__Working data__:

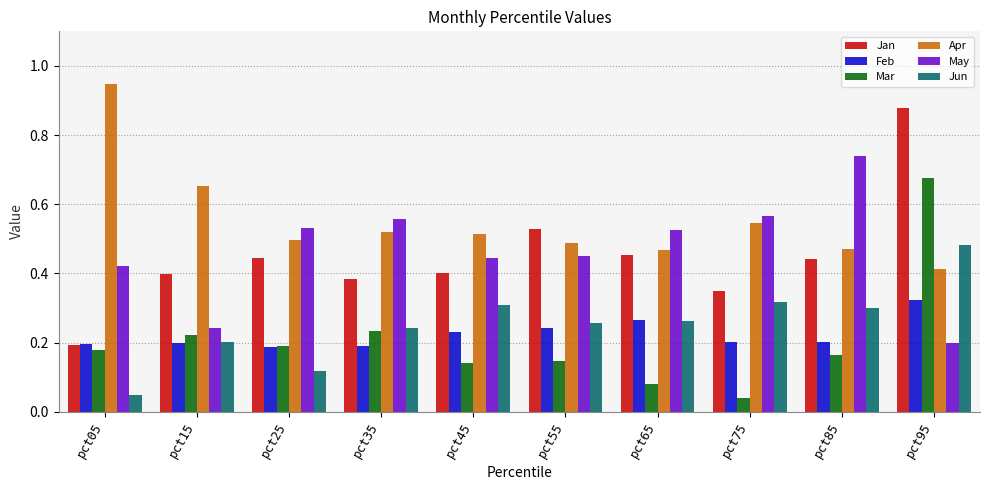

At how many categories does at least one series exceed 0?

10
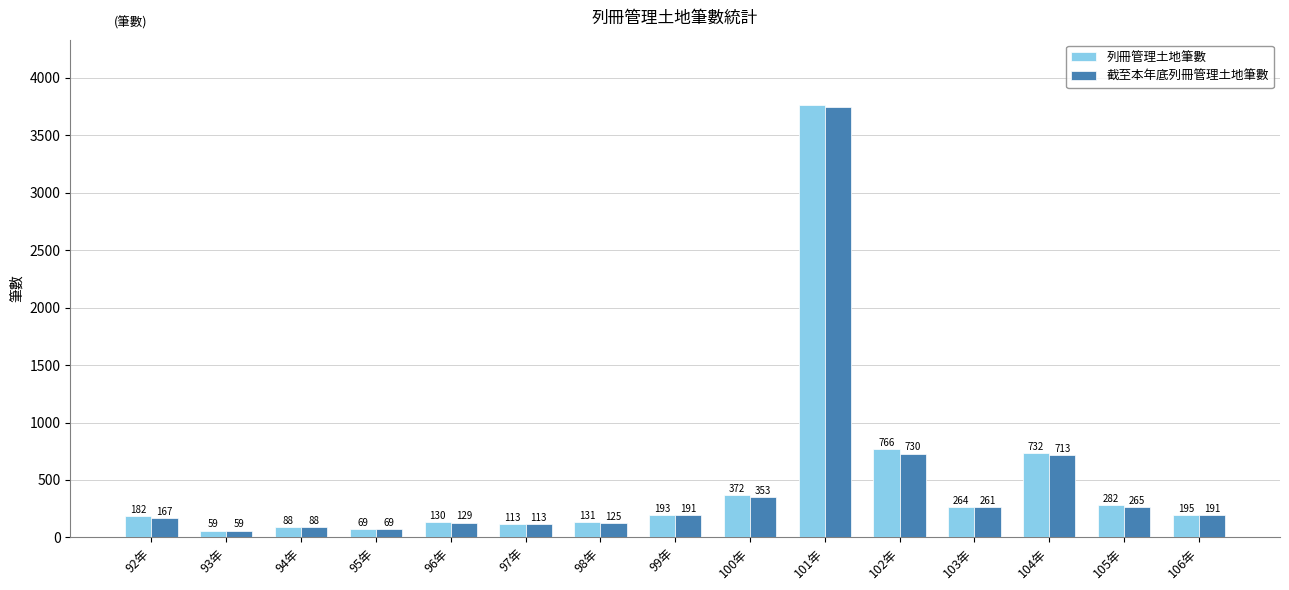

Reading left to right, what are all the values shown in this chart?

列冊管理土地筆數: 92年=182	93年=59	94年=88	95年=69	96年=130	97年=113	98年=131	99年=193	100年=372	101年=3767	102年=766	103年=264	104年=732	105年=282	106年=195
截至本年底列冊管理土地筆數: 92年=167	93年=59	94年=88	95年=69	96年=129	97年=113	98年=125	99年=191	100年=353	101年=3749	102年=730	103年=261	104年=713	105年=265	106年=191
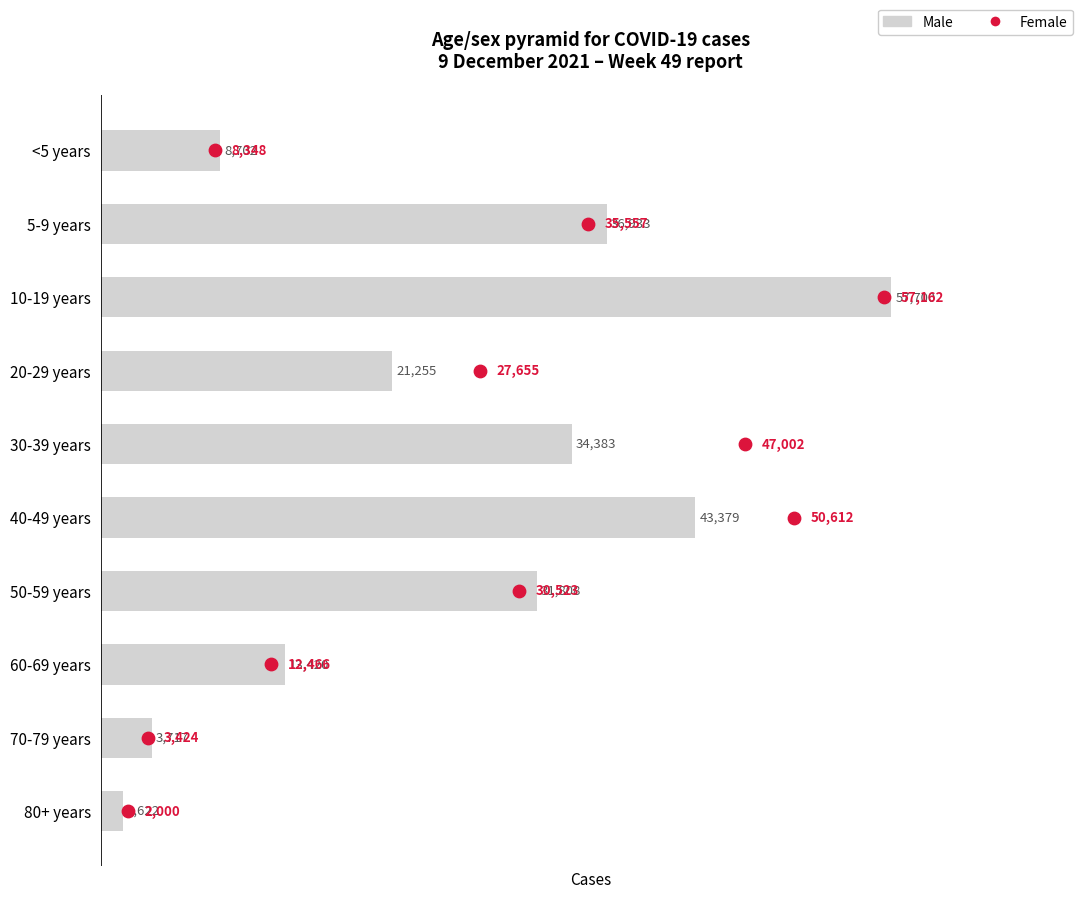

Which series reaches the maximum Y coordinate?

Male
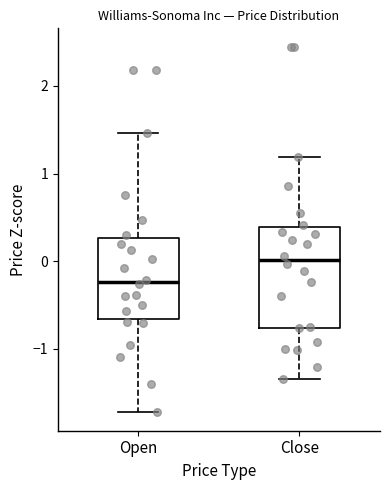

Reading left to right, read every box against the y-axis: the position of its median line, the range the box covers, and the ends of its whiskers. The values are not printed on the chart, so give them approximately, as read against the axis.

Open: median -0.2, box -0.7 to 0.3, whiskers -1.7 to 1.5
Close: median 0.0, box -0.8 to 0.4, whiskers -1.3 to 1.2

__Requirement__: Please reproduce every entry above word for word, leaving out the pictures.

__Completed task__:
At how many categories does at least one series exceed 0?

10

Reading left to right, what are all the values shown in this chart?

列冊管理土地筆數: 92年=182	93年=59	94年=88	95年=69	96年=130	97年=113	98年=131	99年=193	100年=372	101年=3767	102年=766	103年=264	104年=732	105年=282	106年=195
截至本年底列冊管理土地筆數: 92年=167	93年=59	94年=88	95年=69	96年=129	97年=113	98年=125	99年=191	100年=353	101年=3749	102年=730	103年=261	104年=713	105年=265	106年=191

Which series reaches the maximum Y coordinate?

Male

Reading left to right, read every box against the y-axis: the position of its median line, the range the box covers, and the ends of its whiskers. The values are not printed on the chart, so give them approximately, as read against the axis.

Open: median -0.2, box -0.7 to 0.3, whiskers -1.7 to 1.5
Close: median 0.0, box -0.8 to 0.4, whiskers -1.3 to 1.2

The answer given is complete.